▶
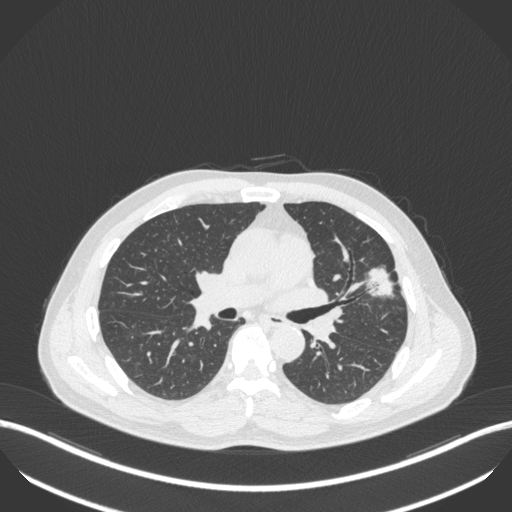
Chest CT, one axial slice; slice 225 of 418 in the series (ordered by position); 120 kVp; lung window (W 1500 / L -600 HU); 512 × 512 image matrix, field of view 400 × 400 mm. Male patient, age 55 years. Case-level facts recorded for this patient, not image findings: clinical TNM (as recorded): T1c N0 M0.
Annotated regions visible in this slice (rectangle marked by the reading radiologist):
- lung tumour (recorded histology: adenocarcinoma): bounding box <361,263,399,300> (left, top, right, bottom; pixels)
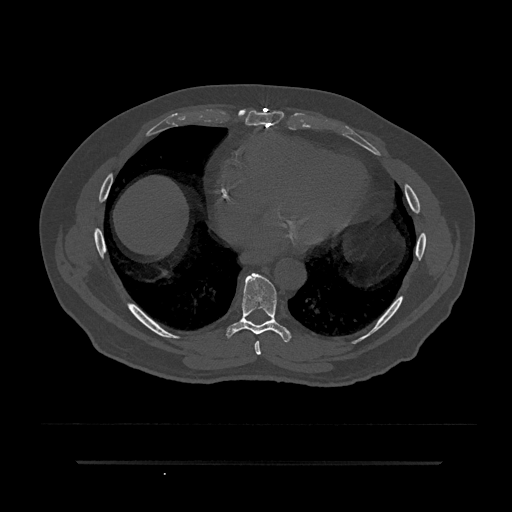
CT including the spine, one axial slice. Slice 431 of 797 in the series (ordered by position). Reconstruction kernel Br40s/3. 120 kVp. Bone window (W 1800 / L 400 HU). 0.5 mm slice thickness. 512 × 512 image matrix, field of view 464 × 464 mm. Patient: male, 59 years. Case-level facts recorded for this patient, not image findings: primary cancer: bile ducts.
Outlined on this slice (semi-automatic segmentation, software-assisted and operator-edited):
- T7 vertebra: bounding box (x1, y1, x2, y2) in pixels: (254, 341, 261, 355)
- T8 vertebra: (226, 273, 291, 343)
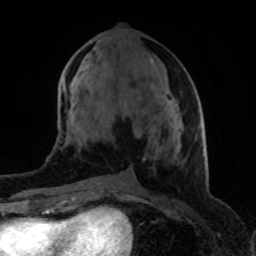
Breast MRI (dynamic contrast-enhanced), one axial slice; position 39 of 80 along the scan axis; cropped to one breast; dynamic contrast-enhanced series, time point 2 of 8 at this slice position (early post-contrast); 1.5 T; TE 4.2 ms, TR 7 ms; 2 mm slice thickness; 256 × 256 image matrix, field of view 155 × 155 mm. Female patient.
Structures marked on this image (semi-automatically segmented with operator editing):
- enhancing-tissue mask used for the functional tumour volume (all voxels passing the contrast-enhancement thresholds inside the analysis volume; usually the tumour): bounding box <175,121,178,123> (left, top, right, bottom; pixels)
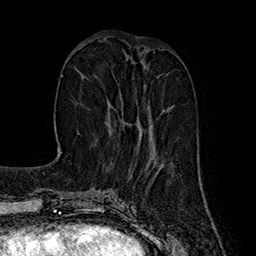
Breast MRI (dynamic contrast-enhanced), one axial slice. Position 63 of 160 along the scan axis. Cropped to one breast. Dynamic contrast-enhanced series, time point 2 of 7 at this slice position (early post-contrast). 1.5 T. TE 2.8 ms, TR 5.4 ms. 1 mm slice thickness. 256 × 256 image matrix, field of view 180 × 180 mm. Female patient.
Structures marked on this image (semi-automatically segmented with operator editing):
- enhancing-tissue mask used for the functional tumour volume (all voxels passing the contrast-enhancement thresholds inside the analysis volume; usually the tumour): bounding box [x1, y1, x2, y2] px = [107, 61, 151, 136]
◀
WORK TO BE COMPLETED
The line holding "- lung tumour" starts the copy and the line holding "Breast MRI (dynamic contrast-enhanced), one axial slice;" ends it. Repeat those two lines above and all between them exactly, leaving out pictures.

OUTPUT BELOW
- lung tumour (recorded histology: adenocarcinoma): bounding box <361,263,399,300> (left, top, right, bottom; pixels)
CT including the spine, one axial slice. Slice 431 of 797 in the series (ordered by position). Reconstruction kernel Br40s/3. 120 kVp. Bone window (W 1800 / L 400 HU). 0.5 mm slice thickness. 512 × 512 image matrix, field of view 464 × 464 mm. Patient: male, 59 years. Case-level facts recorded for this patient, not image findings: primary cancer: bile ducts.
Outlined on this slice (semi-automatic segmentation, software-assisted and operator-edited):
- T7 vertebra: bounding box (x1, y1, x2, y2) in pixels: (254, 341, 261, 355)
- T8 vertebra: (226, 273, 291, 343)
Breast MRI (dynamic contrast-enhanced), one axial slice; position 39 of 80 along the scan axis; cropped to one breast; dynamic contrast-enhanced series, time point 2 of 8 at this slice position (early post-contrast); 1.5 T; TE 4.2 ms, TR 7 ms; 2 mm slice thickness; 256 × 256 image matrix, field of view 155 × 155 mm. Female patient.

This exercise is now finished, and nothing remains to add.